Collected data
########

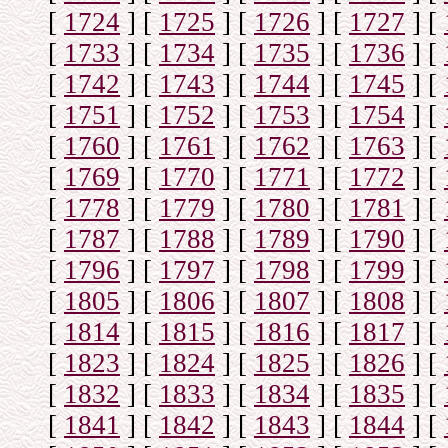
[
1724
]
[
1725
]
[
1726
]
[
1727
]
[
[
1733
]
[
1734
]
[
1735
]
[
1736
]
[
[
1742
]
[
1743
]
[
1744
]
[
1745
]
[
[
1751
]
[
1752
]
[
1753
]
[
1754
]
[
[
1760
]
[
1761
]
[
1762
]
[
1763
]
[
[
1769
]
[
1770
]
[
1771
]
[
1772
]
[
[
1778
]
[
1779
]
[
1780
]
[
1781
]
[
[
1787
]
[
1788
]
[
1789
]
[
1790
]
[
[
1796
]
[
1797
]
[
1798
]
[
1799
]
[
[
1805
]
[
1806
]
[
1807
]
[
1808
]
[
[
1814
]
[
1815
]
[
1816
]
[
1817
]
[
[
1823
]
[
1824
]
[
1825
]
[
1826
]
[
[
1832
]
[
1833
]
[
1834
]
[
1835
]
[
[
1841
]
[
1842
]
[
1843
]
[
1844
]
[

########

Work instructions → Skipping all images, print the data above a second time exactly.

Exercise response →
[
1724
]
[
1725
]
[
1726
]
[
1727
]
[
[
1733
]
[
1734
]
[
1735
]
[
1736
]
[
[
1742
]
[
1743
]
[
1744
]
[
1745
]
[
[
1751
]
[
1752
]
[
1753
]
[
1754
]
[
[
1760
]
[
1761
]
[
1762
]
[
1763
]
[
[
1769
]
[
1770
]
[
1771
]
[
1772
]
[
[
1778
]
[
1779
]
[
1780
]
[
1781
]
[
[
1787
]
[
1788
]
[
1789
]
[
1790
]
[
[
1796
]
[
1797
]
[
1798
]
[
1799
]
[
[
1805
]
[
1806
]
[
1807
]
[
1808
]
[
[
1814
]
[
1815
]
[
1816
]
[
1817
]
[
[
1823
]
[
1824
]
[
1825
]
[
1826
]
[
[
1832
]
[
1833
]
[
1834
]
[
1835
]
[
[
1841
]
[
1842
]
[
1843
]
[
1844
]
[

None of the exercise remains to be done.